Baking Across America

Arthur L. Meyer, Author, John A. Wilson, Illustrator, A. Wilson John, Illustrator
Arthur L. Meyer, Author, John A. Wilson, Illustrator, A. Wilson John, Illustrator University of Texas Press $45 (509p) ISBN 978-0-292-75216-0
Reviewed on: 12/29/1997
Release date: 01/01/1998
Austin, Tex.-based consultant, certified master baker and author (Texas Tortes), Meyer delivers a meticulously researched volume on the tradition of baking in America, from its 17th-century predominantly English and European roots to its uniquely American characteristics in the 20th century.
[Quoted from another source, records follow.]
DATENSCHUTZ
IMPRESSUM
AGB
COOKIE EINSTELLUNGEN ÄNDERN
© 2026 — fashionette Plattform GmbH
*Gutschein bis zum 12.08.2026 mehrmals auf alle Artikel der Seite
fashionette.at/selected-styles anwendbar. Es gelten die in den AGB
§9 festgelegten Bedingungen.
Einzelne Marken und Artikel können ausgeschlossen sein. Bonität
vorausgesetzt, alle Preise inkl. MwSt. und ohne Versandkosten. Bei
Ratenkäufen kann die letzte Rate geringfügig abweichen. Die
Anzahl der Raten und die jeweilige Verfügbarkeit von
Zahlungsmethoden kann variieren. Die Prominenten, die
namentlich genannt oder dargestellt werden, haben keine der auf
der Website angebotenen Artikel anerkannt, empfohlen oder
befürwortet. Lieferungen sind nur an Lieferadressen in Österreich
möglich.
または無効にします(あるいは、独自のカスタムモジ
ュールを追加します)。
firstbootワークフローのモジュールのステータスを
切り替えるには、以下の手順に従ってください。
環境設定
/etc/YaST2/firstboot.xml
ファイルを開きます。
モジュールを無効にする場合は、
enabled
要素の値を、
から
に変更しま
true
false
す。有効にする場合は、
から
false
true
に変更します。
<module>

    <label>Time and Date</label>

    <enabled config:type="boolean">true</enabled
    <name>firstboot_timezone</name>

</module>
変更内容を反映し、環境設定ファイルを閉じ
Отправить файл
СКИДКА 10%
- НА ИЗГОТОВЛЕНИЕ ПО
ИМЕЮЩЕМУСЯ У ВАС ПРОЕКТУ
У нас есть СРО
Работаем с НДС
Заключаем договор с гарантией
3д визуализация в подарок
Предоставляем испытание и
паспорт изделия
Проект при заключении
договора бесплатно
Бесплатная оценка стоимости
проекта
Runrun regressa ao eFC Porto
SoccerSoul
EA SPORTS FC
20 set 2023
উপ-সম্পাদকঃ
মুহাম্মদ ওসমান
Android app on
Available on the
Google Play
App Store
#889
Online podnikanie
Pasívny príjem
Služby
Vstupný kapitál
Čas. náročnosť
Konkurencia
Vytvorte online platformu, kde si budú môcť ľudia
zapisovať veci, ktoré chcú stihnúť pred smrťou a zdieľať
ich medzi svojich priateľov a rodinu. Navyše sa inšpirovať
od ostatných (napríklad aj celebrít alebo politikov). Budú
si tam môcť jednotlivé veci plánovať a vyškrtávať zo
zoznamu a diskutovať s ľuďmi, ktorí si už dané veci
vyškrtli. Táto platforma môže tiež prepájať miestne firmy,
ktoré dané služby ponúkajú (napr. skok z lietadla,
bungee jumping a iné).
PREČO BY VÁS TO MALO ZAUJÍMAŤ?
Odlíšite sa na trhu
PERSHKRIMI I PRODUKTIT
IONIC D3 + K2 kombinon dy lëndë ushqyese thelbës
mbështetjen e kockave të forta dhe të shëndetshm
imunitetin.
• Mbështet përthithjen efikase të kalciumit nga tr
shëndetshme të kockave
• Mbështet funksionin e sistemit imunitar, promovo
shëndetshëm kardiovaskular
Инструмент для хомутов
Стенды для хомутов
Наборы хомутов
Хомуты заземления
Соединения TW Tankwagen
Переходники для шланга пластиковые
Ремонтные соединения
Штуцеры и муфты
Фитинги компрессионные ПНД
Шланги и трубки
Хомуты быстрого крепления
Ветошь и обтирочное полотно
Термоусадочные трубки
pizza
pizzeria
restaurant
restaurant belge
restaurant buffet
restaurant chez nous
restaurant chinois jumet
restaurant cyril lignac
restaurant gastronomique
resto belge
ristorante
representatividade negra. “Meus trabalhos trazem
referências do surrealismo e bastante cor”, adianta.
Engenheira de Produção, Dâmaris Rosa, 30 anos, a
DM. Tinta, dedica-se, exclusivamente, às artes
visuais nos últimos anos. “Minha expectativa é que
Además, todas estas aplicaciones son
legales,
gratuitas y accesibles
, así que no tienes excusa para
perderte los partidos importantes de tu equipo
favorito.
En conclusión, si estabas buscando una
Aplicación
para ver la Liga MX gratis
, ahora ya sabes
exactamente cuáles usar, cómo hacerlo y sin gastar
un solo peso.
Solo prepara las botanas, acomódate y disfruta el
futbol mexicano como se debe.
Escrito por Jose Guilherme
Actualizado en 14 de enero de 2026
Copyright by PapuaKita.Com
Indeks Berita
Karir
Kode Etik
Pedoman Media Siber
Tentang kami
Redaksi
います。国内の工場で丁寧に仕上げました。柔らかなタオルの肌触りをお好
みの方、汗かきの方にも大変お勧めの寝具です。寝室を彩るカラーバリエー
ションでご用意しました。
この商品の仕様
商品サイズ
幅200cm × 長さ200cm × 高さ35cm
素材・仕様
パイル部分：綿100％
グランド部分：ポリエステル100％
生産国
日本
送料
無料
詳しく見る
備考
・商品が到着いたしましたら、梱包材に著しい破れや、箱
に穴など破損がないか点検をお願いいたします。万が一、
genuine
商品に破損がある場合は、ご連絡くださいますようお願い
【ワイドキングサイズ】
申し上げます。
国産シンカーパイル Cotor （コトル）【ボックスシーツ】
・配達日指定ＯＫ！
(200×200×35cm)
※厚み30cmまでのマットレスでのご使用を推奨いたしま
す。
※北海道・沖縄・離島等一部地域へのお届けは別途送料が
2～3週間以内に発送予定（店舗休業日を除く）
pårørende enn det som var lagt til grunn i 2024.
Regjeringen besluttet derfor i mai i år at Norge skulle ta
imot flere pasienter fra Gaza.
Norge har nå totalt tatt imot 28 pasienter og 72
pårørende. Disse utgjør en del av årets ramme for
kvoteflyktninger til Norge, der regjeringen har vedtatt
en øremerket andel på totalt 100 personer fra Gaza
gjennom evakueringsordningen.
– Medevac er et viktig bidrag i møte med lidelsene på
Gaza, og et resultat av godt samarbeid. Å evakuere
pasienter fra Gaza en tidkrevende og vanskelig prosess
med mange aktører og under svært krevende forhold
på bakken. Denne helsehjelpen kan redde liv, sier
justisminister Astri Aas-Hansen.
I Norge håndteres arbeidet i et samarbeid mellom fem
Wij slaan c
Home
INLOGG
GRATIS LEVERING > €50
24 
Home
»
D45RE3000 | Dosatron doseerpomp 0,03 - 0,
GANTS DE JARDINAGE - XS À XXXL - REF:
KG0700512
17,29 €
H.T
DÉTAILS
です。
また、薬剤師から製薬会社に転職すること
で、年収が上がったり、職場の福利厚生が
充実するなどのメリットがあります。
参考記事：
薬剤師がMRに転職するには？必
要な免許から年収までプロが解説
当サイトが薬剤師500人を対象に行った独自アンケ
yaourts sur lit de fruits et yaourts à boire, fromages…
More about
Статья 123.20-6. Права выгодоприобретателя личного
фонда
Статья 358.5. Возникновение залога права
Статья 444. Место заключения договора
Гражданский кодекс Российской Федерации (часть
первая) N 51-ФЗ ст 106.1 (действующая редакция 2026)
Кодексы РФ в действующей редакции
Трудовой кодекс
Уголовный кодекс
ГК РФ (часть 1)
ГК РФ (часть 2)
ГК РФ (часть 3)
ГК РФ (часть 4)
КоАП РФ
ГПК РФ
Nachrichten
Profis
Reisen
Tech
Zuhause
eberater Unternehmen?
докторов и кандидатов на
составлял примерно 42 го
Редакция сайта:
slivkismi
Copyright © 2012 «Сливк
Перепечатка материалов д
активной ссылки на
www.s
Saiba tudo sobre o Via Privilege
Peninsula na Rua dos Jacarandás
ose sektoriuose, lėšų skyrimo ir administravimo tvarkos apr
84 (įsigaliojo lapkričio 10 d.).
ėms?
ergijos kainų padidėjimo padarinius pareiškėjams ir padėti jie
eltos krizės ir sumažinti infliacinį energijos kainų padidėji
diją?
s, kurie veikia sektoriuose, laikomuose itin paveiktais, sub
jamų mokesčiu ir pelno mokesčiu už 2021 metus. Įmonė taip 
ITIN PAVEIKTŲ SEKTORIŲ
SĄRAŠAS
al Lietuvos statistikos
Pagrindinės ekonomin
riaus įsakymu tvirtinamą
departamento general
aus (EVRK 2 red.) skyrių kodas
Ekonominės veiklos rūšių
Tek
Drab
Part I details important influences in American baking: the development and use of leavening agents (yeast, baking powder) and flavorings (vanilla, chocolate), the incorporation of indigenous American ingredients such as pumpkin and corn and the evolution of the stove. Meyer folds excerpts from Martha Washington's Booke of Cookery, Eliza Smith's The Compleat Housewife (1728) and Amelia Simmons's American Cookery 1796 (among others) into the text, illustrating how American baking changed with the times. Part II showcases more than 700 original recipes for breads, pies, cakes and cookies culled from nearly 300 regional cookbooks, dating from the 1890s to the 1980s. Most of the recipes--some colorfully and quirkily titled (e.g., Isle of Hope Cinnamon Bread from Georgia; Navajo Puberty Cake from New Mexico)--call for basic pantry ingredients and are easy to read and prepare. Meyer's in-depth historical research and authoritative voice yield an invaluable reference on American baking for the culinary historian and baking enthusiast. (Nov.)